“Donald Trump Did This”: Inside Biden’s Post-‘Roe’ Pitch to Voters

Amanda Zurawski was lying in a hospital bed. She had lost her baby 18 weeks into her pregnancy and then nearly died twice because of Texas’s further tightening of antiabortion laws. The room’s TV set was malfunctioning, stuck on a news channel featuring coverage of the law that had taken effect days earlier and landed Zurawski in the ICU. “I was watching this endless loop and talking with my husband, saying, ‘I can’t believe this is happening,’” Zurawski tells me. “We’re like, ‘People are going to die.’ And so we decided right away we were going to take action.”

That was almost two years ago. Today, that incredible resolve found in the middle of heartbreak has put Zurawski on TV sets across the country and in the middle of what might be one of the defining issues of the 2024 presidential race. Her tragedy is the subject of a compelling new 60-second ad from Joe Biden’s campaign, in which Zurawski and her husband, Josh, sit in the loft of their Austin home and quietly go through a box full of toys and clothes that were intended for their daughter, whom they had decided to name Willow. They talk about the items until they begin to cry. Then the screen goes black, except for four words in white type: “Donald Trump did this.”

Zurawski’s ordeal, created by the Texas policies that didn’t allow a medical-exception abortion until she was “sick enough,” is plenty compelling all by itself. The Biden campaign’s packaging of her story is also fascinating politically, as the ad encapsulates several of the core challenges facing the president’s reelection effort and the messaging tactics his team believes will work. Many of the voters who are thus far disengaged also tend to distrust politicians. So the Biden campaign has invested heavily in authentic, apolitical voices like Zurawski’s. “I always voted and paid attention, but beyond that, I wasn’t any sort of activist,” the 37-year-old tech worker says.

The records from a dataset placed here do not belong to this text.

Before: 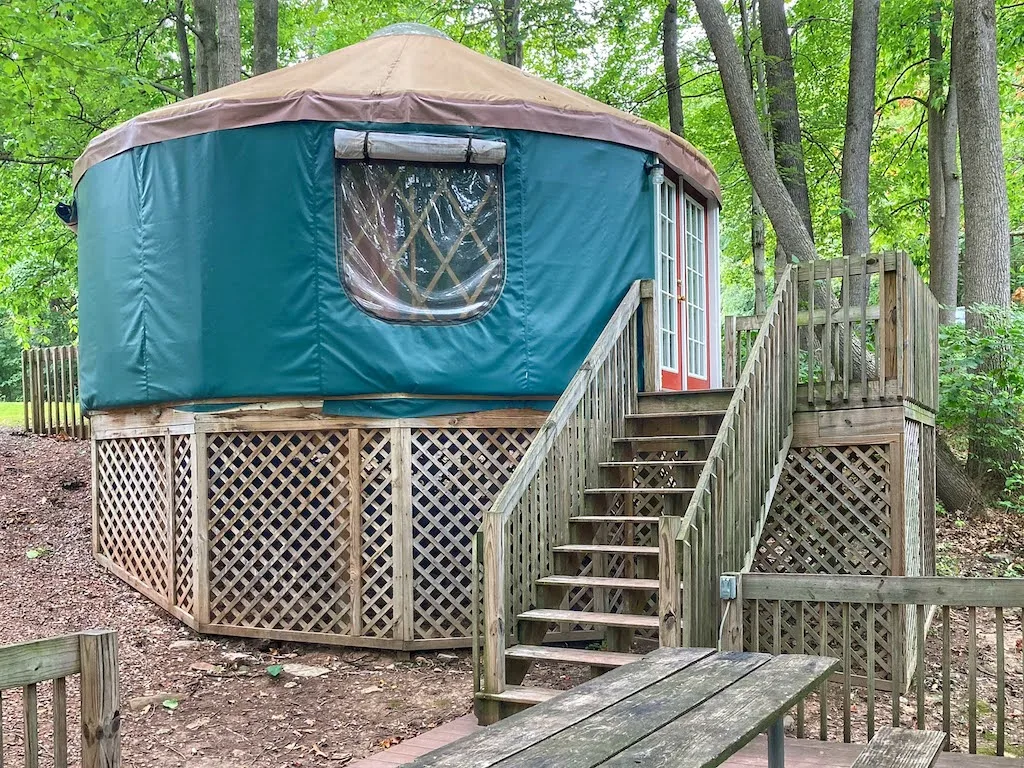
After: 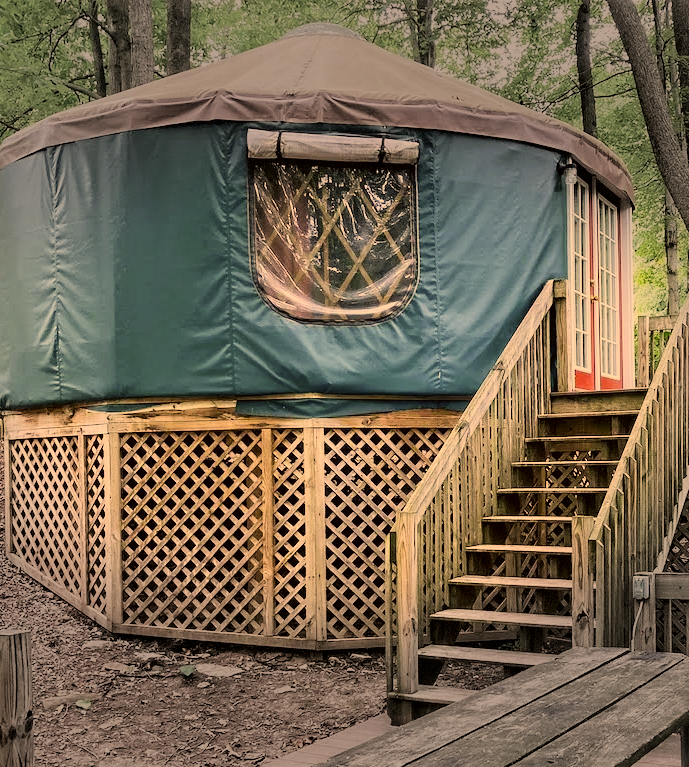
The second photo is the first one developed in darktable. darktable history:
color correction: highlights a* 18.69, highlights b* 35.82, shadows a* 1.79, shadows b* 6.16, saturation 1.01
filmic rgb: black relative exposure -5.05 EV, white relative exposure 3.97 EV, threshold 2.96 EV, hardness 2.88, contrast 1.4, highlights saturation mix -31.17%, enable highlight reconstruction true
vignetting: fall-off start 70.46%, width/height ratio 1.335, dithering 8-bit output
crop and rotate: left 8.528%, right 24.097%
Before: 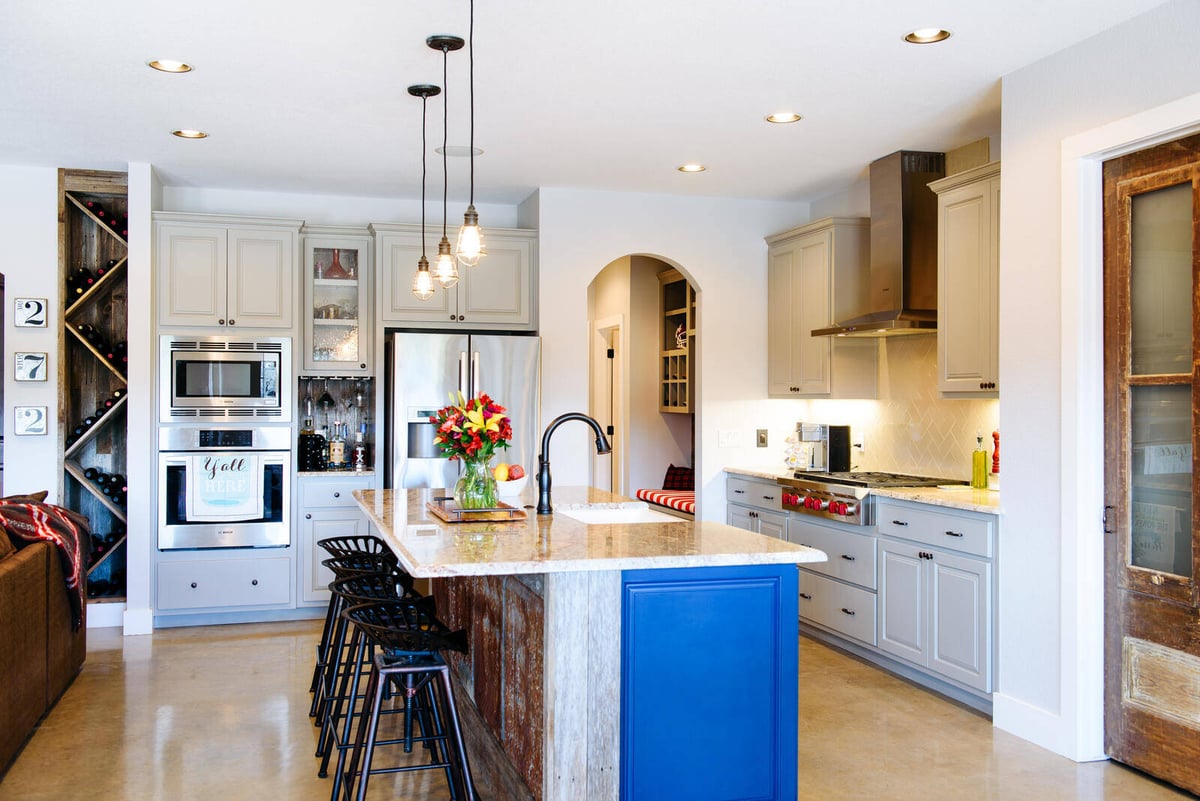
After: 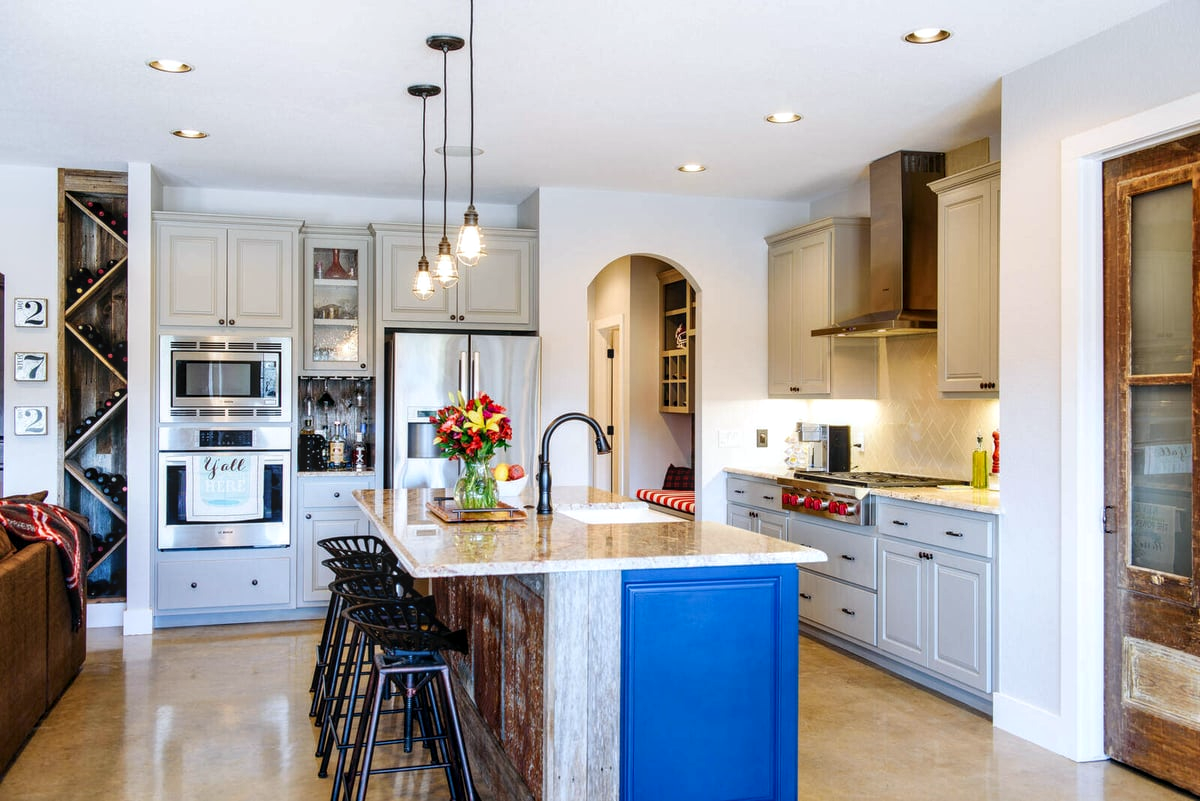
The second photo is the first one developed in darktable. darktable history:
local contrast: on, module defaults
white balance: red 0.988, blue 1.017
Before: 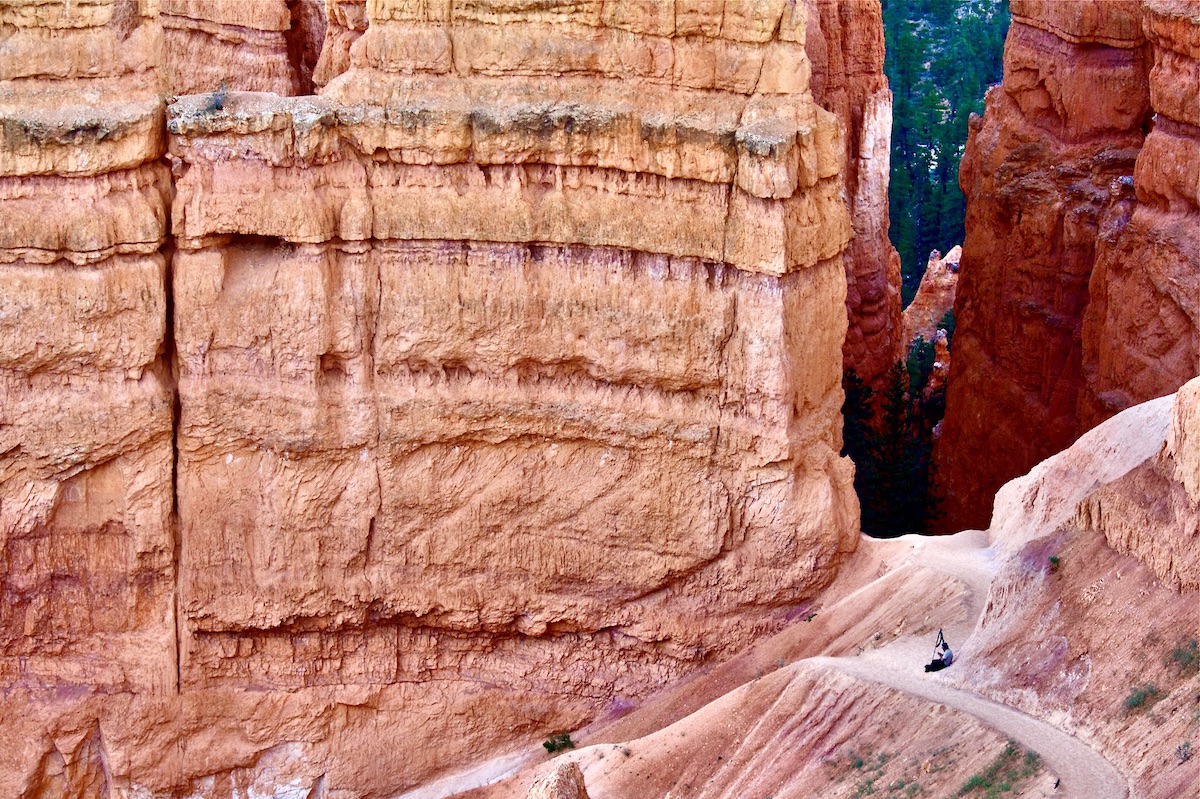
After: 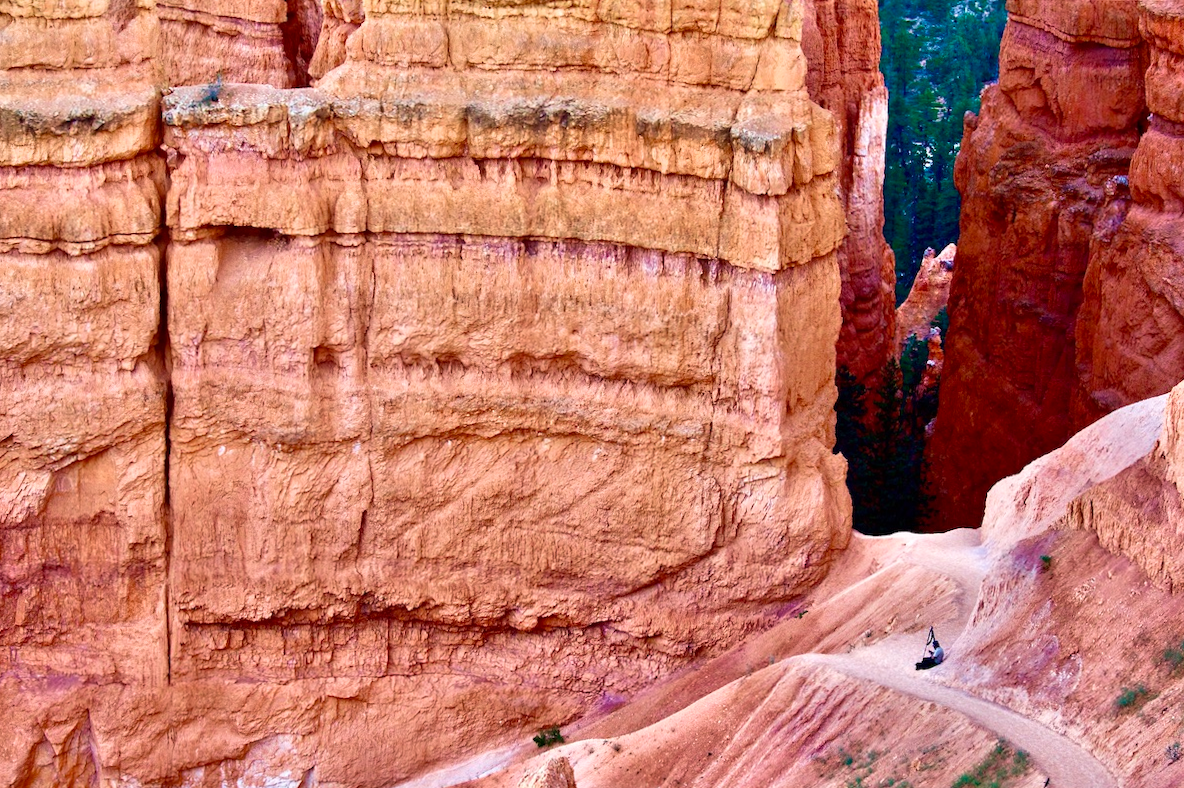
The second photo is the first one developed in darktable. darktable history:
crop and rotate: angle -0.5°
velvia: on, module defaults
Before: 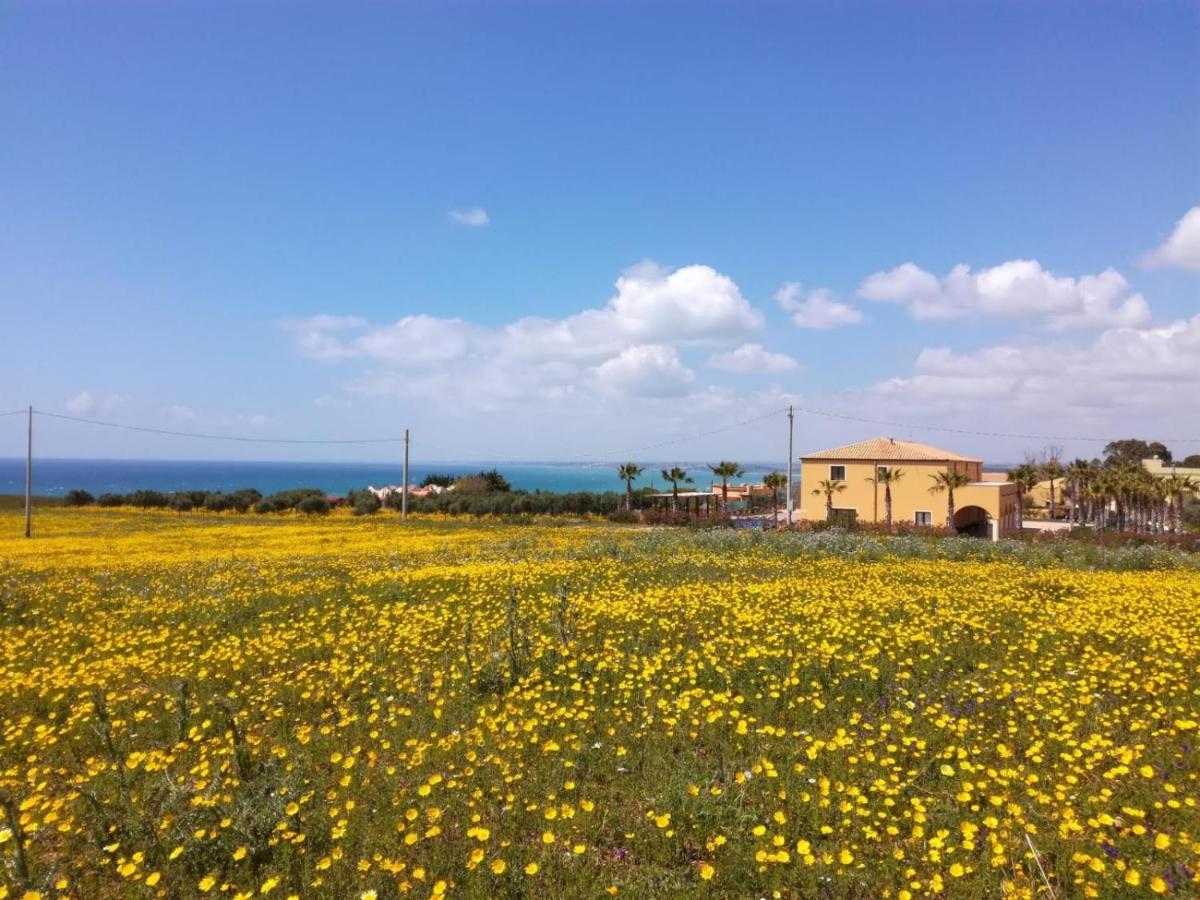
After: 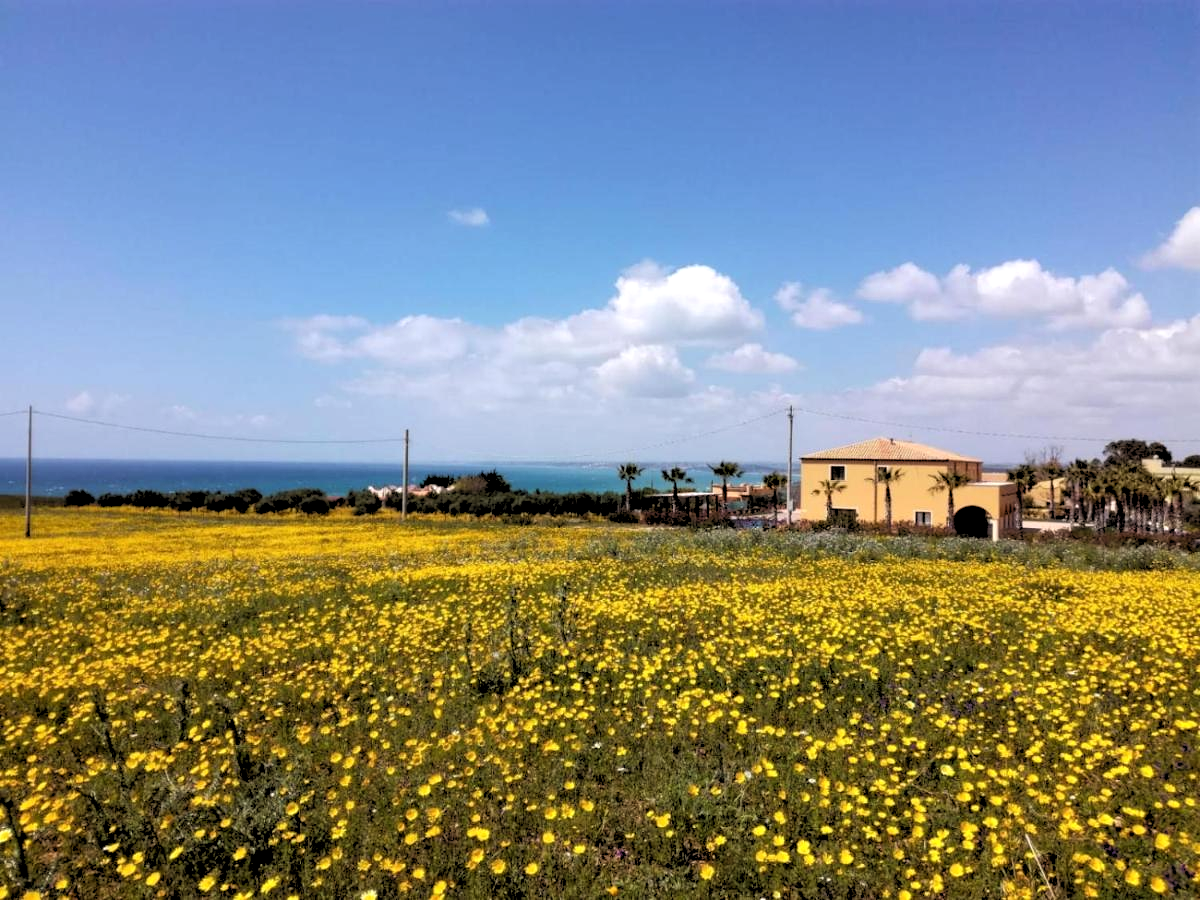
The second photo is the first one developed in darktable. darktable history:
rgb levels: levels [[0.034, 0.472, 0.904], [0, 0.5, 1], [0, 0.5, 1]]
contrast equalizer: octaves 7, y [[0.6 ×6], [0.55 ×6], [0 ×6], [0 ×6], [0 ×6]], mix 0.15
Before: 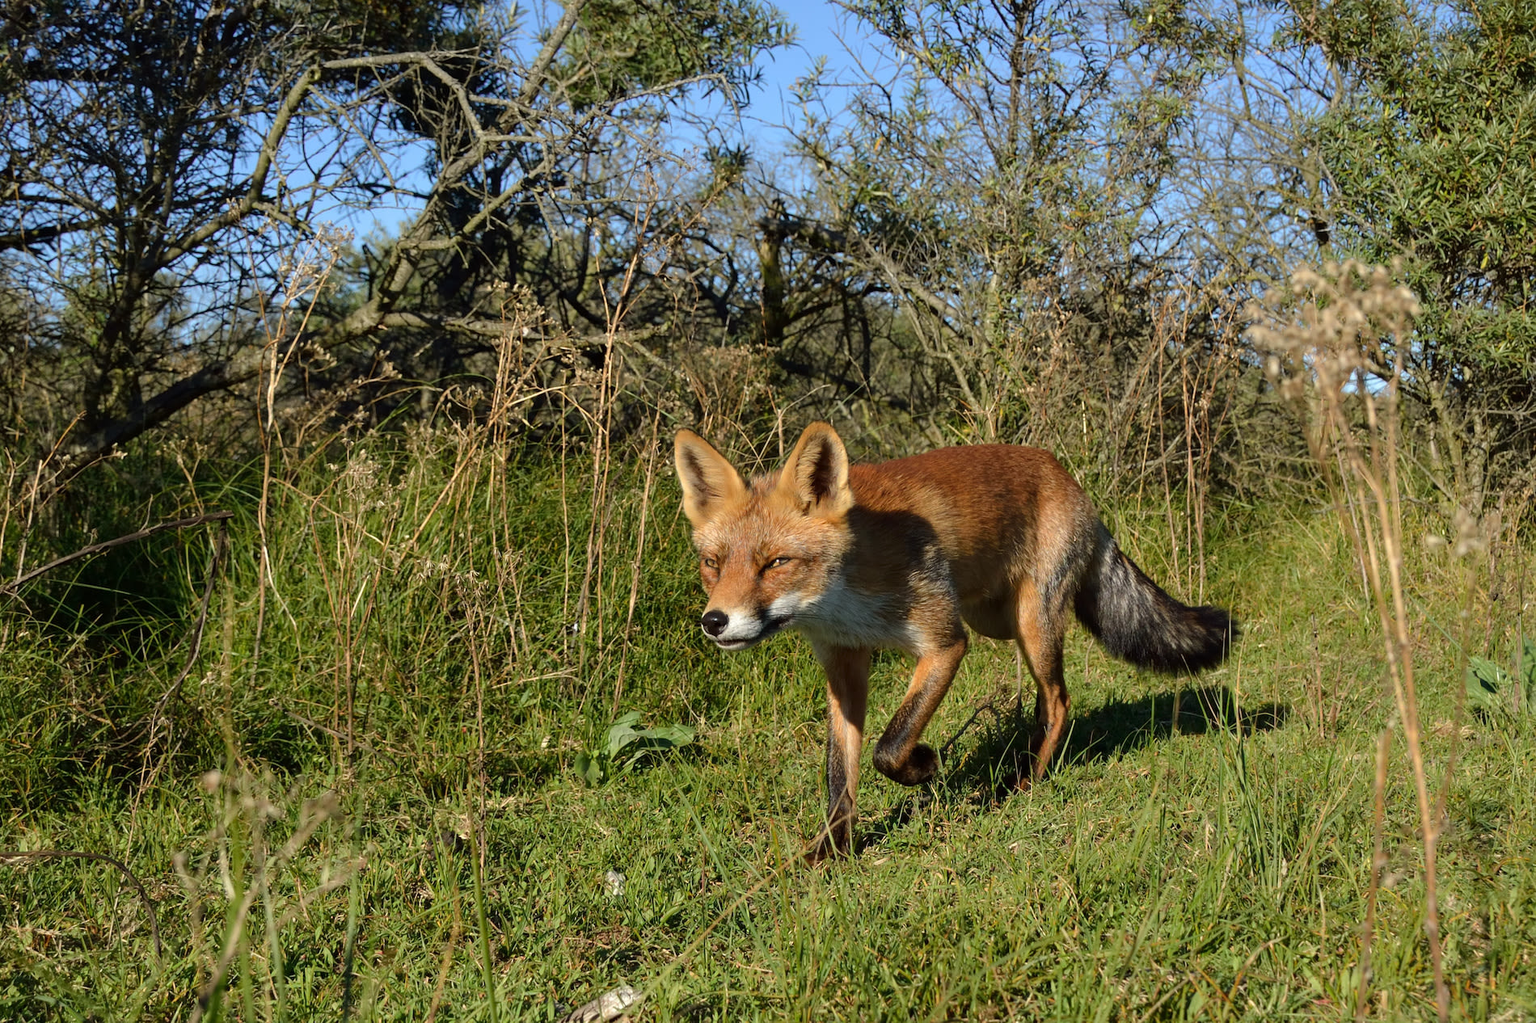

And even if undecided voters were inclined to put stock in speeches, Biden has at times seemed distinctly uncomfortable talking about abortion, which doesn’t help his cause. “It isn’t something that he has talked about publicly for decades, and others have. So it’s an adjustment for him,” says Jen Psaki, who was the president’s first White House press secretary and is now an MSNBC host. “Although I think, in terms of where he is and what his policies are, they’re very much aligned with where the vast majority of people who feel outraged about Roe want him to be.”

Another crucial element of the Zurawski ad is the highlighting of extremism’s real-world consequences, which will likely also be a theme throughout Biden’s push. “The ideas you talk about in the campaign need to be relatable to the lives of voters—this could happen to your sister, to your friend,” strategist Eric Hyers says. Last year Hyers helped get Democratic governor Andy Beshear reelected in Kentucky—a red state—in part by crafting an ad featuring Hadley Duvall, who was raped by her stepfather and, had she become pregnant, would have been forced to deliver a baby under a Kentucky abortion ban triggered by the Supreme Court’s Dobbs ruling. While Kentucky isn’t likely to be competitive in November’s presidential race, abortion has cut across geographic and demographic lines in ways that could prove decisive in battleground states, where Zurawski’s ad is being shown widely. “In Arizona last cycle, abortion was the most motivating issue in the state—it outpaced the economy. And I don’t think that was just a product of the immediate post-Dobbs landscape,” says an Arizona Democratic operative who worked in the state for Biden’s 2020 campaign. “Arizona is a pretty libertarian state, but people were really surprised at how salient the abortion issue was.”

The most important note struck in the ad, however, is probably the final one: that Zurawski’s nightmare should be directly pinned on Trump. The Biden campaign has identified a significant pocket of amnesia in the electorate. Some of it is simply due to the fact that most civilians have better things to do than obsess over politics, and some of it stems from a yearning for a time before COVID, back when life was seemingly cheaper and less chaotic—and Trump was president. Those feelings aren’t all logical, but the Biden campaign needs to overcome them by reminding people how much bad shit Trump did as president, some of which is still rippling through the country, damaging people like Amanda Zurawski. A Biden campaign spokeswoman declined to name the person who wrote the ad’s “Donald Trump did this” line. But it’s vivid and potent and likely to be applied to issues and events other than abortion.

The Zurawski ad was shot in March and appeared hours after Trump, who’d been waffling on abortion, released his statement declaring that the issue should be left up to the states. One day later, the Arizona Supreme Court ruled in favor of upholding an 1864 near-total ban on abortion. Following that decision, Zurawski has visited two swing states, North Carolina and Wisconsin, for Biden campaign appearances. “I think the campaign is probably sick of me asking for more opportunities to speak,” she says with a laugh while riding from Winston-Salem to Charlotte. “We were between events today. And on the TV in the background, I could hear our ad. Every time I see it, it’s really tough.” Still, Zurawski says, there’s nothing more important right now than trying to make sure more women don’t suffer for the sake of right-wing ideology.